> [Work to be completed] From the data, return each line holding the word "Xbox".

(Data items)

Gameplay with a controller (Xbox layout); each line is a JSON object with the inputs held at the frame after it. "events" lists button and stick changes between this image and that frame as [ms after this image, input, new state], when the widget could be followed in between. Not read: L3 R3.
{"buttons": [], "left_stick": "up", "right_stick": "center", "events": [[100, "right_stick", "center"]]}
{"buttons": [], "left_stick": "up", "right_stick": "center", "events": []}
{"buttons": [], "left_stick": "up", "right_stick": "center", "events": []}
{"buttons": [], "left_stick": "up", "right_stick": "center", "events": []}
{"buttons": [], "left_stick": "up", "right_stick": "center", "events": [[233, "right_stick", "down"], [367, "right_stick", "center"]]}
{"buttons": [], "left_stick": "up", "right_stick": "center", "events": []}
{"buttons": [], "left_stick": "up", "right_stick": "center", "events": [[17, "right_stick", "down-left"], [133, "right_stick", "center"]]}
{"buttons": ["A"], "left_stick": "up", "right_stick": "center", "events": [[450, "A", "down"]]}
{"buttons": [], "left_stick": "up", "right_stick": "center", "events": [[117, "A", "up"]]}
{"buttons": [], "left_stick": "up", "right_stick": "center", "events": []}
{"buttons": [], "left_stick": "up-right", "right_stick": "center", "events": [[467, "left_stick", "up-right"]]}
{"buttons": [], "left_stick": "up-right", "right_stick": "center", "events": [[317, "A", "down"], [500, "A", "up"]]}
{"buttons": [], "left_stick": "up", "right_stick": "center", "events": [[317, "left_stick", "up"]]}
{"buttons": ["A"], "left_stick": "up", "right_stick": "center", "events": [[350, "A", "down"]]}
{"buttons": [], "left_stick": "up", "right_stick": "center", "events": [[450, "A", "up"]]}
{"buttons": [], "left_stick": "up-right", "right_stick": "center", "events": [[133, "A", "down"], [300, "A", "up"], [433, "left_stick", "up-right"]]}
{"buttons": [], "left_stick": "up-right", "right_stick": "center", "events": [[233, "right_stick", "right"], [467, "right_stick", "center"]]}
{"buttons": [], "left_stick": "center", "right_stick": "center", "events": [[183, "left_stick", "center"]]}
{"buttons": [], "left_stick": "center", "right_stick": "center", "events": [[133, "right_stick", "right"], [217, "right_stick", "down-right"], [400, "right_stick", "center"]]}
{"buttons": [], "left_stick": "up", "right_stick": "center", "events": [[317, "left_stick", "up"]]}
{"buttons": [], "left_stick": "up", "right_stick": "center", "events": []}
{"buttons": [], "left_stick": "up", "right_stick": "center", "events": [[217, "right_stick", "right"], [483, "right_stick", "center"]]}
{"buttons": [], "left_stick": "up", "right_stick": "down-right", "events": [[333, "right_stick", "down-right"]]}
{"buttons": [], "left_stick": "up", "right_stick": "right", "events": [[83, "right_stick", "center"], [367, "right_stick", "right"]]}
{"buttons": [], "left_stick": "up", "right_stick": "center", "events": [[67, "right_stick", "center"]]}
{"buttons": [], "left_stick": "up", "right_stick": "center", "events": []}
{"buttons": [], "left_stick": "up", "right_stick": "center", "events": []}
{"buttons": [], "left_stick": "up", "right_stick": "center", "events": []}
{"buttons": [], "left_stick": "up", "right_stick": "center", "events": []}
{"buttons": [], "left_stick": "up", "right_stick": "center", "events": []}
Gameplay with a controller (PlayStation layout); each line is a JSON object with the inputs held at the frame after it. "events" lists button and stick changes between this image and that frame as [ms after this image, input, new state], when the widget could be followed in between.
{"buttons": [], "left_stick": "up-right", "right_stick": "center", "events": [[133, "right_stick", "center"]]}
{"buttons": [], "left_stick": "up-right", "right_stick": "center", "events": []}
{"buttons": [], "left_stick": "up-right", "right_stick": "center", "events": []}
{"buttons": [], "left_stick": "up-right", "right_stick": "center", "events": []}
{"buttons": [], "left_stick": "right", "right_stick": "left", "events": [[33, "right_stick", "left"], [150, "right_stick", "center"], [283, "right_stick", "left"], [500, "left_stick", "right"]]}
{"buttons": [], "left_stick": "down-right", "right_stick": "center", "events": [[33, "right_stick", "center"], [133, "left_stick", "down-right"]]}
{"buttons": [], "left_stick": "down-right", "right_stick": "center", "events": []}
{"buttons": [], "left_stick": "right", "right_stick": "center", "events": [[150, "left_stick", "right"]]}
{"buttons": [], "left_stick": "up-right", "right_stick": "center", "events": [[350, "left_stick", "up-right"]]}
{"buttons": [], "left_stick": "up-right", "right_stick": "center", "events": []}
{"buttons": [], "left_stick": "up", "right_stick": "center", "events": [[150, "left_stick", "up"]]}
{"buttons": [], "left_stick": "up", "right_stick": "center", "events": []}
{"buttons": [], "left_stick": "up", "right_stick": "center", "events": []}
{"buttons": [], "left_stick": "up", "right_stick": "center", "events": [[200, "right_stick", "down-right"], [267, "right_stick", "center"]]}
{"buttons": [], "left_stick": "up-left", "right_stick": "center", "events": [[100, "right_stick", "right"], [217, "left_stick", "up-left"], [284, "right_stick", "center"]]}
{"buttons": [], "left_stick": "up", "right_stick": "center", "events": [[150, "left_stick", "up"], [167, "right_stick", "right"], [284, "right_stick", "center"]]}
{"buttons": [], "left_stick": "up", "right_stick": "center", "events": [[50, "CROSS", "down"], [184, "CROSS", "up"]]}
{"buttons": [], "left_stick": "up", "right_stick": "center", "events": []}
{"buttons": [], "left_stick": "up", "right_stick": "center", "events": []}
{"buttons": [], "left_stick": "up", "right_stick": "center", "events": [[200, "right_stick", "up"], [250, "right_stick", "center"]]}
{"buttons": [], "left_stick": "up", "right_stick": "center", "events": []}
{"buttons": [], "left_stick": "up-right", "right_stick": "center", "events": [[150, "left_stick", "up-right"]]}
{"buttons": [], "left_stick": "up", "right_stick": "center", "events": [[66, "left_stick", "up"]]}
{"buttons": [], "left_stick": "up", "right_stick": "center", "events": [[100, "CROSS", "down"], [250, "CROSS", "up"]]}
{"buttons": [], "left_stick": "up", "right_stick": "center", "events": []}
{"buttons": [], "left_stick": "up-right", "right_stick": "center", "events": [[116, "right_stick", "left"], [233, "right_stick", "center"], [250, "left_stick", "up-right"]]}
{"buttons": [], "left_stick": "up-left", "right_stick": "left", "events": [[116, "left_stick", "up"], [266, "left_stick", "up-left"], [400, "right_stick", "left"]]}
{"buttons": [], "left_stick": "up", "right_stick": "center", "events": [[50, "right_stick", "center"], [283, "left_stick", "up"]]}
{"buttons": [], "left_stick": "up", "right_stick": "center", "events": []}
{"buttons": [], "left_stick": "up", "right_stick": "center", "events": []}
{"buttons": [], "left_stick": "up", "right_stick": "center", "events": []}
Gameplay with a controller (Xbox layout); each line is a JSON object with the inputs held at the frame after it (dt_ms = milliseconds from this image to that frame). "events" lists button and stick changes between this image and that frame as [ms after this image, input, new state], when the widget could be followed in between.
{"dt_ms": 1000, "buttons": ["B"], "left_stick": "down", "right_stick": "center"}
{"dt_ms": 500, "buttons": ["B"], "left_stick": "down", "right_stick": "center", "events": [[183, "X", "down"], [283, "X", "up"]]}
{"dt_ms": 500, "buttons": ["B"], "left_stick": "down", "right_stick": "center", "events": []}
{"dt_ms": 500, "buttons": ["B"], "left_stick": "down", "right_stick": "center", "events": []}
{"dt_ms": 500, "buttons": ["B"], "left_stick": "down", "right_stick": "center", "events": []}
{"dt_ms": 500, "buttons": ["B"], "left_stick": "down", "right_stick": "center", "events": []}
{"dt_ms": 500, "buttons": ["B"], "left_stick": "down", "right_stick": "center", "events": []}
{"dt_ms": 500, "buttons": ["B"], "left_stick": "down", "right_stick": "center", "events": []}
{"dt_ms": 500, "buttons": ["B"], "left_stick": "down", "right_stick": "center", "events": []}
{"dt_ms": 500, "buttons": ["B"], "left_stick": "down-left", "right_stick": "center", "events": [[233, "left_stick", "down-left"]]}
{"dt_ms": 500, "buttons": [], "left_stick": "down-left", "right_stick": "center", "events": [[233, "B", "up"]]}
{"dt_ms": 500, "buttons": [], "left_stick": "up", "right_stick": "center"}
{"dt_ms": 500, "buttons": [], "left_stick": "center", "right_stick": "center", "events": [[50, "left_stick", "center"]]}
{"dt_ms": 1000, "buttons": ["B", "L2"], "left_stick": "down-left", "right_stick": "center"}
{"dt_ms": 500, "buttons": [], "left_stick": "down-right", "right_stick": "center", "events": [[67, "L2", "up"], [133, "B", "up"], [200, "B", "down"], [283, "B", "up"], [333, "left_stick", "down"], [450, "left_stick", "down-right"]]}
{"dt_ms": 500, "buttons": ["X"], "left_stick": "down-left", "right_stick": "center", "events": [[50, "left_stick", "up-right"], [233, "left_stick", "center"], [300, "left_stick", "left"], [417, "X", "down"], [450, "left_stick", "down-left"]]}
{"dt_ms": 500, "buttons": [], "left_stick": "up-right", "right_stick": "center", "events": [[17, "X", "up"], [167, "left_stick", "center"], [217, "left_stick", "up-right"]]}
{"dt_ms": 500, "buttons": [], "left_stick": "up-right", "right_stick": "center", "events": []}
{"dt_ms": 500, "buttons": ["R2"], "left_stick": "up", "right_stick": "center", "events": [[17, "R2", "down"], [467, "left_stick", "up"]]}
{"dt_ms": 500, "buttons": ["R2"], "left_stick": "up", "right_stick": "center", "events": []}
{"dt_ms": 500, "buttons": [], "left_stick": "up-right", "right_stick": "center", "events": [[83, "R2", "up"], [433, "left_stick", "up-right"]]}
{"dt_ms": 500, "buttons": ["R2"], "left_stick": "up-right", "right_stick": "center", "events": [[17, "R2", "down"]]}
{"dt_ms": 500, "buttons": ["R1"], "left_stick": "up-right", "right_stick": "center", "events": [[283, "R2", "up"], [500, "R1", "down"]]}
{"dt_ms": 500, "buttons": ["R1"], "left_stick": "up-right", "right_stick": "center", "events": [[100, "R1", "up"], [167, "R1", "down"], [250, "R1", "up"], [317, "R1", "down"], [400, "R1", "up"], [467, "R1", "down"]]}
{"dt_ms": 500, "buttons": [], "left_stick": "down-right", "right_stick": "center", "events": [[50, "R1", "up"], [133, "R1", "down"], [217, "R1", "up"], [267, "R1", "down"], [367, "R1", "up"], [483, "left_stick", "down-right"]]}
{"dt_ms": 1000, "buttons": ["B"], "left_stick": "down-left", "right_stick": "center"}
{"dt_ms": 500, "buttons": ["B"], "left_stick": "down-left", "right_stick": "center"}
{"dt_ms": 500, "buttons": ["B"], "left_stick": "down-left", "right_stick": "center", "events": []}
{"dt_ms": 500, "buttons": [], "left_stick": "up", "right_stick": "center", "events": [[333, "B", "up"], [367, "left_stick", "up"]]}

> [Response below]
Gameplay with a controller (Xbox layout); each line is a JSON object with the inputs held at the frame after it. "events" lists button and stick changes between this image and that frame as [ms after this image, input, new state], when the widget could be followed in between. Not read: L3 R3.
Gameplay with a controller (Xbox layout); each line is a JSON object with the inputs held at the frame after it (dt_ms = milliseconds from this image to that frame). "events" lists button and stick changes between this image and that frame as [ms after this image, input, new state], when the widget could be followed in between.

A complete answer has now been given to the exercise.